Year-to-June 2019 figures, released at the end of August, show while international students numbers are up 12% from the same time the previous year, new enrolments only increased 9%, and overall Chinese commencements saw a mild decrease, particularly at within pathway levels such as ELICOS.
Rhett Miller, education trade commissioner Shanghai, said as countries such as Japan, India, Malaysia, and the UK implement their own international education strategies, Australia’s value proposition and brand were becoming harder to differentiate.
“All this competition is happening in what is most definitely an increasingly uncertain economic environment,” he said.
“We have the uncertainty in the global economy brought on by Brexit and the trade war, and I think most critically for us, the slowing of Chinese GDP growth to what is now its lowest point in 30 years.”
Miller added a new national brand was being developed to replace the Future Unlimited campaign and better differentiate Australia.
“We need to avoid a short-term approach, and we need to take the longer-term view and maintain investments in diversity markets even when it is tough to do so.
“We can’t cut and run, as I think we’ve sometimes done in certain markets.”

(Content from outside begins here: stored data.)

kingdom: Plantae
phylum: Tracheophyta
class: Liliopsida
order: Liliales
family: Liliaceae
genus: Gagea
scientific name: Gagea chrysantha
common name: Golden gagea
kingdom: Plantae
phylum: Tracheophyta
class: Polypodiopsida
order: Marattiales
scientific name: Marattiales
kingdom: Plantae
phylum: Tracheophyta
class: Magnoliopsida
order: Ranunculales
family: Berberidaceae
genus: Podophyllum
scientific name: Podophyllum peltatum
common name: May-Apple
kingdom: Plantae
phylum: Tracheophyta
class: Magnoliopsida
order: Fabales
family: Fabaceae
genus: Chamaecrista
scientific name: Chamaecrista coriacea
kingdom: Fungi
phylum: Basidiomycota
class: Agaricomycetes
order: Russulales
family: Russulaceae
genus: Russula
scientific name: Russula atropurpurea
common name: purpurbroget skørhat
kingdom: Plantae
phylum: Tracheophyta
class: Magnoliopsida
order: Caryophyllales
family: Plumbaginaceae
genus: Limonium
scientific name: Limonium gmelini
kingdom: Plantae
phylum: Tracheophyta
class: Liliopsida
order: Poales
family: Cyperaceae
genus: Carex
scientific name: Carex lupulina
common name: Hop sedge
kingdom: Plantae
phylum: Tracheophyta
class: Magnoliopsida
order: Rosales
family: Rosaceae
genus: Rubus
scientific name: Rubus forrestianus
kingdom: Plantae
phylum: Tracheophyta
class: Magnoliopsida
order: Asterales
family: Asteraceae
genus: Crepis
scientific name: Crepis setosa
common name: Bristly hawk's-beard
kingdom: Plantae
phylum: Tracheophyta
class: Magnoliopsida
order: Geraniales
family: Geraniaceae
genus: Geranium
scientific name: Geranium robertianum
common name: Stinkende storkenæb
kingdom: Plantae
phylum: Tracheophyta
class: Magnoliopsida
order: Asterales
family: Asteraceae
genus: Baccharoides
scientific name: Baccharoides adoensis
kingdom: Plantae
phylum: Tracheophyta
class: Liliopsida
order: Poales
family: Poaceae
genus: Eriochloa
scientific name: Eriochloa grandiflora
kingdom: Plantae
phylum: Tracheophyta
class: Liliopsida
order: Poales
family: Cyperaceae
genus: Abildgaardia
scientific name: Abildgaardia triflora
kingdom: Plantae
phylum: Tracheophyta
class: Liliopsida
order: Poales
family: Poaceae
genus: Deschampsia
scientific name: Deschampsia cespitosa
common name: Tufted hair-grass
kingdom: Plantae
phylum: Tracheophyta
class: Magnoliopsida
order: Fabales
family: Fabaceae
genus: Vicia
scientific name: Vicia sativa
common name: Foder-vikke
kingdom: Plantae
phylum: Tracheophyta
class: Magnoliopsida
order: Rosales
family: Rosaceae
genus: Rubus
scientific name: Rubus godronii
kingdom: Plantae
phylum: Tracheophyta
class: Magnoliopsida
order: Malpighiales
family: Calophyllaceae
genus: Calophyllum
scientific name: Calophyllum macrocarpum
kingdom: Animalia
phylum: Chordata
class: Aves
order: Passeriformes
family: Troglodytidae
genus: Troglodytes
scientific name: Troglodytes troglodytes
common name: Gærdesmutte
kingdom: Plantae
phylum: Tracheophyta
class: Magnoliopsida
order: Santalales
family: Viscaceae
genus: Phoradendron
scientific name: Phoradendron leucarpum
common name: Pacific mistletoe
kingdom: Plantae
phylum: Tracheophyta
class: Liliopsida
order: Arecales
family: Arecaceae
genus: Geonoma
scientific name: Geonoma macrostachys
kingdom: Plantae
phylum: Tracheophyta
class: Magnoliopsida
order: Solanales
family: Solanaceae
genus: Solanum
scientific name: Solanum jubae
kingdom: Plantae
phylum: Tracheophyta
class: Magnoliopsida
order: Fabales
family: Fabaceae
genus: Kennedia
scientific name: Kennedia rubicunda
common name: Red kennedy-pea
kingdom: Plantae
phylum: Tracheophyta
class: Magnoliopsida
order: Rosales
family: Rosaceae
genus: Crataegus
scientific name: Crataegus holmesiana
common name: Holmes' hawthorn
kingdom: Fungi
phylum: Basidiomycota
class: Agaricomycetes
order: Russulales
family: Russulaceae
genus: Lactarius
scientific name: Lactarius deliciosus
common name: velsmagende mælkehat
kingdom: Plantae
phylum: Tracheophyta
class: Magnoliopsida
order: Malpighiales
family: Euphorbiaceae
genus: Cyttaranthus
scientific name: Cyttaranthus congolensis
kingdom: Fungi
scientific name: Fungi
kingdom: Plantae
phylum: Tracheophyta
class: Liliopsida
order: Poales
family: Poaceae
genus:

Brett Blacker, chief executive of English Australia, agreed with Miller’s points, saying that educators should be more concerned with external competition, over in-country provider-to-provider competition.
“What’s happening in terms of the landscape in the UK and the US, would have a much greater influence on our success in international education than other local activities,” he said, observing that the landscapes in both countries were likely to improve shortly.
Australia’s additional services offerings were no longer world leaders, Blacker added, pointing to examples such as New Zealand’s post-study work rights, which, unlike Australia, provide a year’s work for vocational graduates.
“It’s insufficient for us to rest on that history”
To prevent declines, ITECA chief executive Troy Williams called upon delegates to collaborate with his organisation as it works with government.
“We’re able to take this feedback to government and say we’re at a very early stage where we’re able to identify the trends and all of the things that are acting as an impediment to international education in Australia,” he said.
“That’s how we’re most effective when we take your advice and guidance and give it to the government.”
While delegates were told to prepare for a potential downturn, chief executive of Sarina Russo Institute, Kathleen Newcombe, called for level heads, saying that Australia’s international education sector had been resilient to change in the past.
“We’ve seen change, we’ve seen volatility, we’ve seen the power of private and public providers,” she said.
“This is an interesting time to be in the sector because there is a lot of change afoot, the headwinds, as I’ve heard lots of politicians in Canberra refer to them, are gusting at the moment.
“But we’re a resilient group, and we’re going to talk about how we deal with those challenges, how we address the address them, and how we go on to continue to grow.”